Мы видели, что патографы обещают сказать нечто новое об известном человеке, помочь разобраться в его/ее личности и проблеме творчества в целом. Однако они редко могут сообщить что-то абсолютно новое о знаменитостях, которых и без того биографы досконально изучили. Конечно, в современных патографиях используются такие медицинские или психоаналитические термины, которые до этого в применении к знаменитости, может быть, никто не употреблял. Но насколько нова сама идея о болезни знаменитого человека? В истории с Гоголем, Достоевским, Львом Толстым, символистами и декадентами становится очевидным, что претензии психиатров на оригинальность оправданы не были. В своих диагнозах они следовали закрепленным литературной критикой стереотипам общественного мнения.
Патография возникает всегда на уже подготовленной почве и, хотя и участвует в стигматизации, но не является ни единственной, ни основной ее составляющей. Патографы редко выступают инициаторами этого процесса.

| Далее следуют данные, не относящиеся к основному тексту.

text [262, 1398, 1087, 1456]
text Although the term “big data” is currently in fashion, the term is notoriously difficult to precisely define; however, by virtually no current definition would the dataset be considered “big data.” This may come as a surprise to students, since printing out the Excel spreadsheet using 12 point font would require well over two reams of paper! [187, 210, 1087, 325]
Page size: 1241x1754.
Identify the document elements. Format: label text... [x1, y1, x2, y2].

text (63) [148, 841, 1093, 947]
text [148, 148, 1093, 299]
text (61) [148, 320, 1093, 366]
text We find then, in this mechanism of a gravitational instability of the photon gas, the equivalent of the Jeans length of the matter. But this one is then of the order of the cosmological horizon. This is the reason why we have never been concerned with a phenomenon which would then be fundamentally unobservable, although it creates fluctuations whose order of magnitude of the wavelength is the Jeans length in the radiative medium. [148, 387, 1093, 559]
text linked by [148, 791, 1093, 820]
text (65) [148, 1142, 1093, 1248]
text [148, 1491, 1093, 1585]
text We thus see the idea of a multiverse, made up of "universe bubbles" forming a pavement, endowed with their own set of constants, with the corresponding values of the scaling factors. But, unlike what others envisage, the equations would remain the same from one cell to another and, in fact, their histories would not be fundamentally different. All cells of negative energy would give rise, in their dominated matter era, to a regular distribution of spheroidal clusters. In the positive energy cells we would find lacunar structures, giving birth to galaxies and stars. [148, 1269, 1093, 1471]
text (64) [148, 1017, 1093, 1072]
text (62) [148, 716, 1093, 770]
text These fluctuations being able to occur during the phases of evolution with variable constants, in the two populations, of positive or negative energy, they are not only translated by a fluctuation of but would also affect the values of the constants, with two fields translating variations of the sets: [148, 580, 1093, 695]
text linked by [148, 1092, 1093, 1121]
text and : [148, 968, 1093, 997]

В нем гораздо больше участников — читающая публика, литературные и политические группировки, критика, наконец, сами знаменитости, которые по тем или иным причинам могут хотеть представить себя людьми «не от мира сего». (Так это было, например, с романтиками, видевшими источник творчества в иррациональном, или с декадентами, любившими изображать себя безумцами.) Психиатры обычно лишь присоединяют свои голоса к голосам критиков, общественному мнению, самоописаниям поэтов и художников.
Неверно было бы также думать, что стигматизация всегда входит в сознательные намерения авторов патографий. Конечно, случалось, как это было, например в послереволюционные годы, что психиатры помогали новому обществу скидывать с пьедесталов прежних богов, от Иисуса Христа до Пушкина, доказывая, что эти последние были душевнобольными. В целом же мотивы к написанию патографий могут быть самыми разнообразными: от разоблачения и эпатажа, как это было, например, в книге Ломброзо «Гений и помешательство» и «Вырождении» Макса Нордау, до выражения горячих чувств к любимому писателю. Но каковы бы ни были мотивы авторов патографий, их конечная цель — выйти за пределы своей специальности, принять участие в общественных дебатах, завоевать внимание читателей и успех у широкой аудитории и тем самым повысить престиж того проекта — медицинского, психологического, психоаналитического, — в котором они участвуют.